Wet AMD develops when abnormal, new blood vessels form underneath the macula (sub-retinal neovascular membranes). These fragile blood vessels leak fluid and blood which leads to scarring and poor sight.
Wet AMD is more serious and without treatment, vision can deteriorate within days.
There is currently no specific treatment for dry macular degeneration, but evidence is slowly accumulating to suggest that stopping smoking, eating foods containing a high concentration of certain nutrients and anti-oxidants, such as broccoli, kale, and red and yellow peppers, will prevent deterioration. Alternatively, nutrient supplements such as I-caps, macushield, or ocuvite tablets are obtainable from the chemist, health food shop or your optician may prove to be helpful.
If your ACES ophthalmologist has told you that you have fairly advanced dry AMD or have wet macular degeneration in the other eye there is good evidence from large trials that these tablets will reduce your chances of losing sight.
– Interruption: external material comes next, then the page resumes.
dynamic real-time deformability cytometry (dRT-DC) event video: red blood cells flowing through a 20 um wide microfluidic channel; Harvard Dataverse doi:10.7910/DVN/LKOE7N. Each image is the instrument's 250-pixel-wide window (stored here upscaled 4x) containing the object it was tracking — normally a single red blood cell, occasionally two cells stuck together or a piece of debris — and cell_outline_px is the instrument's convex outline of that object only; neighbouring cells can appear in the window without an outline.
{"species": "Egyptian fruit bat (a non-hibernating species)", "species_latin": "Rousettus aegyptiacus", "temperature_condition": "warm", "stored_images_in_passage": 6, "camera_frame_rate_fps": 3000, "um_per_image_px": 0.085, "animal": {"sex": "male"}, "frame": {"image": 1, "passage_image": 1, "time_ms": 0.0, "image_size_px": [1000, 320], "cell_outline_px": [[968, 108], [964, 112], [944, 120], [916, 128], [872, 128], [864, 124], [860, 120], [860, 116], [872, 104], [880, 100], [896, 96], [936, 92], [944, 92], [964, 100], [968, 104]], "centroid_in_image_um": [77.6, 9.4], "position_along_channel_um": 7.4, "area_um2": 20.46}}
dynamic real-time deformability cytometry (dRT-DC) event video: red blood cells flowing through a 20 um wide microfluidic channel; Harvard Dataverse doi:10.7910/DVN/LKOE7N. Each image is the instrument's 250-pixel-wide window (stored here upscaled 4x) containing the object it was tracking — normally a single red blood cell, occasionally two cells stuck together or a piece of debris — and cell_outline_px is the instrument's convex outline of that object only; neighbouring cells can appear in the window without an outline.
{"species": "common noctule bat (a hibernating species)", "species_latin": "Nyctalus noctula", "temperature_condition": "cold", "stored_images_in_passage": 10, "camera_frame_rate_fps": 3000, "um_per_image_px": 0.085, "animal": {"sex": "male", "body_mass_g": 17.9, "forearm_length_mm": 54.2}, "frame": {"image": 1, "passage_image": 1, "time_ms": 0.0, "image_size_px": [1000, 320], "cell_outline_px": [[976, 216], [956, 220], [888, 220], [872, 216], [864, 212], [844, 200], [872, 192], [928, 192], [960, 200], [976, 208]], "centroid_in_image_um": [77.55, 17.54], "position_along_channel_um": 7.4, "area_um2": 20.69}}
If 100 people with this level of AMD took supplements for 5 years then 14 of them would have been prevented from losing vision (Age Related Eye Disease Studies 1-2 (AREDS)).
Unfortunately, most areas do not allow your GP to prescribe these tablets and you will have to buy them yourself.
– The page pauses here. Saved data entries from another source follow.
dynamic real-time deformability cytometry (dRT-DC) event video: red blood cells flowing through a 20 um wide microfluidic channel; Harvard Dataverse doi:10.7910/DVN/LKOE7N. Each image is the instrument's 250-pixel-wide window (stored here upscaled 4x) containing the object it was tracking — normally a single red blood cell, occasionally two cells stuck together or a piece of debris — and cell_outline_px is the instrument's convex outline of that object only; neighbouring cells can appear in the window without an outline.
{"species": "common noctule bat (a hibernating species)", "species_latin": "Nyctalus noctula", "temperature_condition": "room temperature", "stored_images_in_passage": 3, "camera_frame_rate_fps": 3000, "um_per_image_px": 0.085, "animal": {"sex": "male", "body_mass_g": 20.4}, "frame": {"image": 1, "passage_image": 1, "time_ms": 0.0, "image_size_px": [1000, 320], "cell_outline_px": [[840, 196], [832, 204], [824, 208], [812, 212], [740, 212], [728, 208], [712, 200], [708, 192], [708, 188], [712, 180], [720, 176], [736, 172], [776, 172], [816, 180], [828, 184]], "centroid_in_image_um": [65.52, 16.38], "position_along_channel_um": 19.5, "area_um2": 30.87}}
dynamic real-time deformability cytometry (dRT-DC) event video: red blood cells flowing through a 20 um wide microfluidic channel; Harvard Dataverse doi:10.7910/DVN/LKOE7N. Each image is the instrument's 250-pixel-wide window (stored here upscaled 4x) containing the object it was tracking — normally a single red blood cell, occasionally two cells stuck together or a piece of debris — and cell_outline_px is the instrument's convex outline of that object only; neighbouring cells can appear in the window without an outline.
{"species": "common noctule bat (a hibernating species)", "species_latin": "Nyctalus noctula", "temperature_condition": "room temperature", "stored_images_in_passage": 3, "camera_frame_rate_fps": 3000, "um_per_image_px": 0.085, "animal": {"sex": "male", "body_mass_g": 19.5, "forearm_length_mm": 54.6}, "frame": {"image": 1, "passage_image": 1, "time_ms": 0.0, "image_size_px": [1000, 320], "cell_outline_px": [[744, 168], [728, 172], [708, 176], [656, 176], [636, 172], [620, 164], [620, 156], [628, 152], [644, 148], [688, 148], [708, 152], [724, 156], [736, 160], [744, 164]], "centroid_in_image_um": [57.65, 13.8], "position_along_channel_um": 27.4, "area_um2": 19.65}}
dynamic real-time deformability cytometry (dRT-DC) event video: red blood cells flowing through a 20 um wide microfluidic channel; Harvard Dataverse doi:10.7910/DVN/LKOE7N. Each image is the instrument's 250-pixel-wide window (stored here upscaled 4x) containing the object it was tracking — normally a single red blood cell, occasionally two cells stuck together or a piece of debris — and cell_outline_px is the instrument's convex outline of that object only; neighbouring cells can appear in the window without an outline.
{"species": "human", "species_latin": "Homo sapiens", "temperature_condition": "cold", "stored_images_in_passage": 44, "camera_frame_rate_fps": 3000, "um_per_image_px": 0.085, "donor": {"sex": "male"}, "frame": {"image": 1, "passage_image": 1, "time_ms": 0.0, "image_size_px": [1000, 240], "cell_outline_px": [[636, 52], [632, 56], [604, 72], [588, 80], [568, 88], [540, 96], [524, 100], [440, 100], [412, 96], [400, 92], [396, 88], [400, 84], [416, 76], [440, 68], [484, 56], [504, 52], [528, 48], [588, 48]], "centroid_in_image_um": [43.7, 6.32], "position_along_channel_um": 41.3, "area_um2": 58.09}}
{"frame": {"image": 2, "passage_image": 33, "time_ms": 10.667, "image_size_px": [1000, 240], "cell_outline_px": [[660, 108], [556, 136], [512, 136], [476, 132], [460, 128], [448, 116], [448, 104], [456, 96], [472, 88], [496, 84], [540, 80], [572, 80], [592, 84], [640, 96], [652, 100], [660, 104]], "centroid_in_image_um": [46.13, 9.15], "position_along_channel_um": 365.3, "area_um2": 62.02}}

Some kinds of wet AMD can be treated in the early stages. This involves receiving injections of a drug such as Lucentis into the eye. This works by causing the abnormal new blood vessels under the retina to shrink. Monthly injections are needed over months and often several years. About one in every three patients notice an improvement in vision, whilst the condition can be stabilised in over half of those affected. Unfortunately some patients continue to lose vision in spite of treatment.
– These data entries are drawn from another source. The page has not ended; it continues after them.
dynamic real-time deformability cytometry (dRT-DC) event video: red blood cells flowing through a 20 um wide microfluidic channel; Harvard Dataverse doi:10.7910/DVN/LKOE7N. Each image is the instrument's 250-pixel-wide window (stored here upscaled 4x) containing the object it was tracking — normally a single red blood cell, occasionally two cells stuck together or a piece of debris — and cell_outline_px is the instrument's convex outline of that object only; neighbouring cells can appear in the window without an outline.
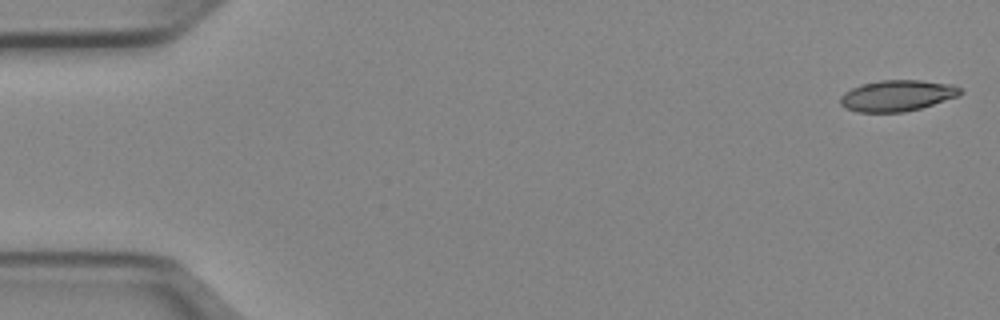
{"species": "Egyptian fruit bat (a non-hibernating species)", "species_latin": "Rousettus aegyptiacus", "temperature_condition": "cold", "stored_images_in_passage": 16, "camera_frame_rate_fps": 3000, "um_per_image_px": 0.085, "animal": {"sex": "female"}, "frame": {"image": 1, "passage_image": 1, "time_ms": 0.0, "image_size_px": [1000, 320], "cell_outline_px": [[964, 92], [960, 96], [920, 108], [904, 112], [856, 112], [844, 108], [840, 104], [840, 96], [844, 92], [860, 84], [880, 80], [920, 80], [952, 84], [960, 88]], "centroid_in_image_um": [76.25, 8.13], "position_along_channel_um": 8.7, "area_um2": 21.96}}
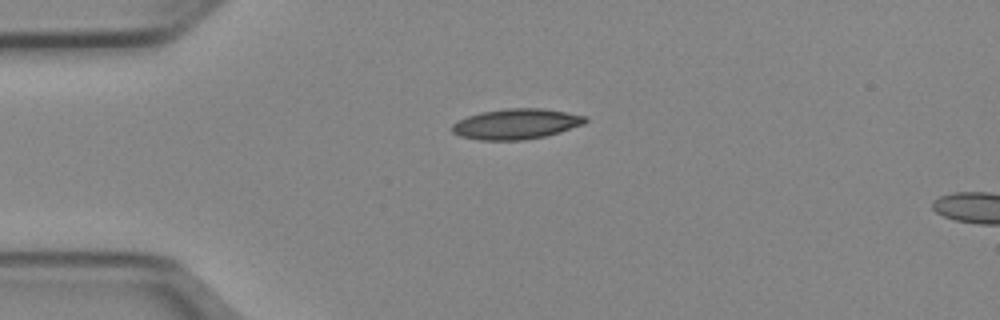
{"frame": {"image": 2, "passage_image": 12, "time_ms": 3.667, "image_size_px": [1000, 320], "cell_outline_px": [[588, 120], [584, 124], [560, 132], [544, 136], [524, 140], [480, 140], [460, 136], [452, 132], [452, 124], [468, 116], [480, 112], [508, 108], [540, 108], [564, 112], [584, 116]], "centroid_in_image_um": [43.86, 10.54], "position_along_channel_um": 41.1, "area_um2": 23.41}}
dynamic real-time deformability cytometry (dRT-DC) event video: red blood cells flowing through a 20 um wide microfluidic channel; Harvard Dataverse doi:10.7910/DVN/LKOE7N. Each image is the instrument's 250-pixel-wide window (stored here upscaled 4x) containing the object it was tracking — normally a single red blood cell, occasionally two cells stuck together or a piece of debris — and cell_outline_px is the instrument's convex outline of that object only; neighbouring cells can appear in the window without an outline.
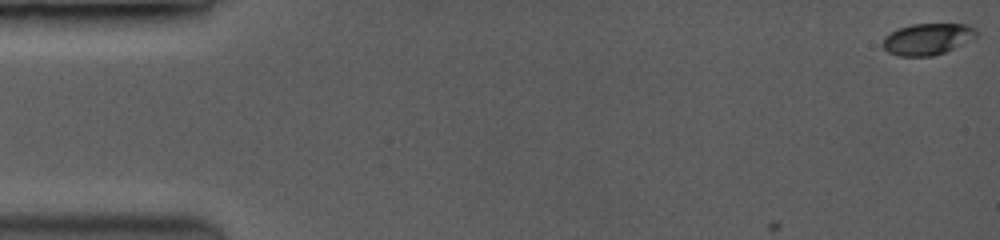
{"species": "common noctule bat (a hibernating species)", "species_latin": "Nyctalus noctula", "temperature_condition": "room temperature", "stored_images_in_passage": 6, "camera_frame_rate_fps": 3500, "um_per_image_px": 0.085, "animal": {"sex": "female", "body_mass_g": 19.0, "forearm_length_mm": 53.3}, "frame": {"image": 1, "passage_image": 1, "time_ms": 0.0, "image_size_px": [1000, 240], "cell_outline_px": [[976, 36], [944, 52], [932, 56], [900, 56], [888, 52], [884, 48], [884, 36], [900, 28], [912, 24], [964, 24], [972, 28], [976, 32]], "centroid_in_image_um": [78.78, 3.32], "position_along_channel_um": 6.2, "area_um2": 16.59}}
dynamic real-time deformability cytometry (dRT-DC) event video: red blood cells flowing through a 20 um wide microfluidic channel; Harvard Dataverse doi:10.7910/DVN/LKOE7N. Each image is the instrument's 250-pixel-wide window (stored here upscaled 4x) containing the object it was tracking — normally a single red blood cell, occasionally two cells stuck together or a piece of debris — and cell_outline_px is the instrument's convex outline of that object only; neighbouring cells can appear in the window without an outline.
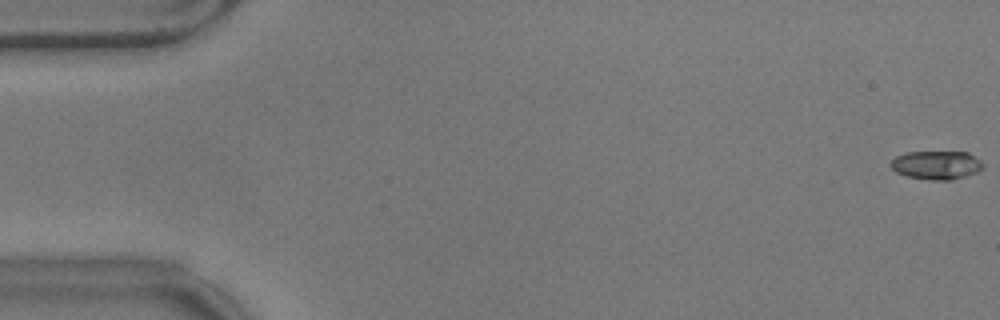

If your sight is blurring you should see your GP or optician and consider asking to see a specialist such as ACES. The most important early symptoms to look for are distortion or blurring occurring over a few weeks.
Make sure they do not become isolated. Give them a visit, a ring or an excursion. If they seem depressed, this may well be treatable by their GP.
Check that they have seen an ophthalmologist such as ACES so that all modern treatments have been considered and they have the benefits that poor sight registration gives.
Have they tried low visual aids such as magnifiers? These can usually be prescribed by ACES or other eye services so there is no need for the expense of buying them.
Ask advice from your local macular society or association for the blind.